━━ Records for the exercise

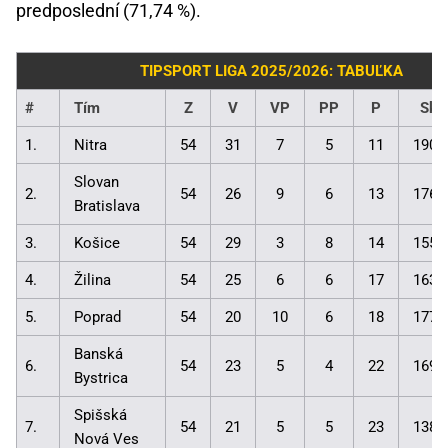
predposlední (71,74 %).
TIPSPORT LIGA 2025/2026: TABUĽKA
#
Tím
Z
V
VP
PP
P
Skó
1.
Nitra
54
31
7
5
11
190:
Slovan
2.
54
26
9
6
13
176:
Bratislava
3.
Košice
54
29
3
8
14
155:
4.
Žilina
54
25
6
6
17
163:
5.
Poprad
54
20
10
6
18
177:
Banská
6.
54
23
5
4
22
169:
Bystrica
Spišská
7.
54
21
5
5
23
138:
Nová Ves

━━━━

Update the text read from the data by changing "Tím" to "Klub" and keeping every other line unchanged. Leave the pictures out of your answer.

| Written answer |
predposlední (71,74 %).
TIPSPORT LIGA 2025/2026: TABUĽKA
#
Klub
Z
V
VP
PP
P
Skó
1.
Nitra
54
31
7
5
11
190:
Slovan
2.
54
26
9
6
13
176:
Bratislava
3.
Košice
54
29
3
8
14
155:
4.
Žilina
54
25
6
6
17
163:
5.
Poprad
54
20
10
6
18
177:
Banská
6.
54
23
5
4
22
169:
Bystrica
Spišská
7.
54
21
5
5
23
138:
Nová Ves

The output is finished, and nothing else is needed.